Matthews and colleagues found that in the year before and after the final menstrual period, total cholesterol increases due to a rise in LDL cholesterol and apolipoprotein B, the protein carrier for LDL cholesterol. LDL increased about 10.5 points, or 9%. Other cardiovascular risk factors, such as insulin, C-reactive Protein, and systolic blood pressure, also rose during the study, but at a steady state more indicative of age-related changes.

"The changes don't look large, but given that the typical woman lives several decades after menopause, any adverse change becomes cumulative over time," said Vera Bittner MD, MSPH of the University of Alabama at Birmingham, in an accompanying editorial. "If somebody had cholesterol levels at the lower ranges of normal, the small change may not make a difference. But if somebody's risk factors were already borderline in several categories, this increase may tip them over the edge and put them in a risk category where treatment may be beneficial."

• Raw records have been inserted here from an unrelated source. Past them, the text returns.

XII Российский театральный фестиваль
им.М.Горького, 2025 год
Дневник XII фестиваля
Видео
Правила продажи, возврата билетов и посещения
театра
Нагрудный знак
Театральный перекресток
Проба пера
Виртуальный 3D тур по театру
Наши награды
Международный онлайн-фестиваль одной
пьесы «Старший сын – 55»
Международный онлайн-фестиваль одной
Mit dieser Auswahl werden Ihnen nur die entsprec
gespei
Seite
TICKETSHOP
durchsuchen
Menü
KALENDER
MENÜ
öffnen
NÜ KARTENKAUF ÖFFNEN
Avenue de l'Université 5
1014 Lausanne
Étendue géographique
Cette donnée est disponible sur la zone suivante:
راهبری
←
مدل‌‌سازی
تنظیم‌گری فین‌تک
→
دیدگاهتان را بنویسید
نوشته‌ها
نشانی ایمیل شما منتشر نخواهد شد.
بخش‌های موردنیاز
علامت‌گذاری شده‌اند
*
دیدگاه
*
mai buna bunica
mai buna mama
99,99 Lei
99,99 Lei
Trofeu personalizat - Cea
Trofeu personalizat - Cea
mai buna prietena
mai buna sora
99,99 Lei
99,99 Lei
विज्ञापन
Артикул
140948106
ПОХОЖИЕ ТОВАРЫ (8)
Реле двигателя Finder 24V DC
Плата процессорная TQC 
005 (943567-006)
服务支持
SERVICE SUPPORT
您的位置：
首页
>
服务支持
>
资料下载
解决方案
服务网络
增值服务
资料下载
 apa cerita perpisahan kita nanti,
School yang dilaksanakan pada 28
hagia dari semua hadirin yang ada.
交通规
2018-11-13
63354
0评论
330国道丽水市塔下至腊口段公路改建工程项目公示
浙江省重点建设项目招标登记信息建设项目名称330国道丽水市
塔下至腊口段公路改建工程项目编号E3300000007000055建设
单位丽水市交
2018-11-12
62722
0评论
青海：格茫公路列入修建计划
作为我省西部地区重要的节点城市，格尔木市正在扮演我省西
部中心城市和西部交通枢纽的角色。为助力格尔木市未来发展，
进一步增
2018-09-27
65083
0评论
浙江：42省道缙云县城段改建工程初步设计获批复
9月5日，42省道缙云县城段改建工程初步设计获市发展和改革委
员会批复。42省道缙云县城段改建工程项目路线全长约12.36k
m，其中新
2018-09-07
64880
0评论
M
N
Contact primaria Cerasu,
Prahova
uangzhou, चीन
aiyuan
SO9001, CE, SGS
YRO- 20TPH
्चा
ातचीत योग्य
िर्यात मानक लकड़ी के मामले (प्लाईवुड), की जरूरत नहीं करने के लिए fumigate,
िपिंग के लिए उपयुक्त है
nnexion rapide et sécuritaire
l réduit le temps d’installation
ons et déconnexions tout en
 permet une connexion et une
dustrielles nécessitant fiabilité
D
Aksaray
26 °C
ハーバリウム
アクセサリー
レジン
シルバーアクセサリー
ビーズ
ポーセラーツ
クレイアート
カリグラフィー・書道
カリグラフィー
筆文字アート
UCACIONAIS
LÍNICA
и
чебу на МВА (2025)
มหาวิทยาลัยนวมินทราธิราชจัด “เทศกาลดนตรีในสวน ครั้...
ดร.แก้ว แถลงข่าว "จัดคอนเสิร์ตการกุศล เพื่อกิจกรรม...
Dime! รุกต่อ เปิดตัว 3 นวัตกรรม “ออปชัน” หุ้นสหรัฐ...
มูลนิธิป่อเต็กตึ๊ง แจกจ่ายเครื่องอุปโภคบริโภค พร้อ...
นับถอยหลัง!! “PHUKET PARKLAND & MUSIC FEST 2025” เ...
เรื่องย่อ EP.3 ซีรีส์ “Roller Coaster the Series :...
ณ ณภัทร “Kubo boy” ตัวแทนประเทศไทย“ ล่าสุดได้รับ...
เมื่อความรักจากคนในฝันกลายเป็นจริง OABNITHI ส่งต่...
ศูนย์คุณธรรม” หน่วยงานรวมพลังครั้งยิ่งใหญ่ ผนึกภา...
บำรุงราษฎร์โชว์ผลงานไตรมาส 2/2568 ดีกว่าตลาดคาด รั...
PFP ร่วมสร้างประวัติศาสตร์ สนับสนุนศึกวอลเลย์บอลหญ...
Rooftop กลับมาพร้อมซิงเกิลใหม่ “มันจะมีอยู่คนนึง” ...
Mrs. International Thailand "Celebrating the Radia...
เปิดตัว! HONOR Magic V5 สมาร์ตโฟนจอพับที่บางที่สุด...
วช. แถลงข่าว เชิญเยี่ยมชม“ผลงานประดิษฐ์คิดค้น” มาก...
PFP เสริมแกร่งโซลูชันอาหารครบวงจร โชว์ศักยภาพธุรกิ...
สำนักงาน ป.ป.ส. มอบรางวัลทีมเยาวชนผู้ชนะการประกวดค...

As women reach the age of menopause, they should focus on lifestyle factors that can further increase cholesterol and cardiovascular disease, such as an appropriate diet, smoking cessation, and adequate physical activity. A study in the same journal, for example, found that a modest weight loss, just 22 pounds, in obese adults, just 22 pounds, can improve the heart muscle and blood vessel structure and function.